▶ _Data for this exercise_
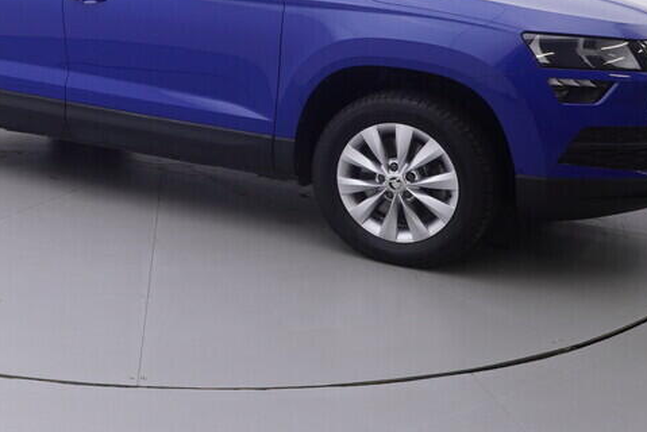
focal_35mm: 48
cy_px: 42
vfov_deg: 27.1
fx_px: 864
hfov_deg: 39.0
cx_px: 104
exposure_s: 1/80
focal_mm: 15
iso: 200
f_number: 5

▶ _Task directions_
The finished answer is an exact repetition of the listing, with every picture removed.

▶ _Finished task_
focal_35mm: 48
cy_px: 42
vfov_deg: 27.1
fx_px: 864
hfov_deg: 39.0
cx_px: 104
exposure_s: 1/80
focal_mm: 15
iso: 200
f_number: 5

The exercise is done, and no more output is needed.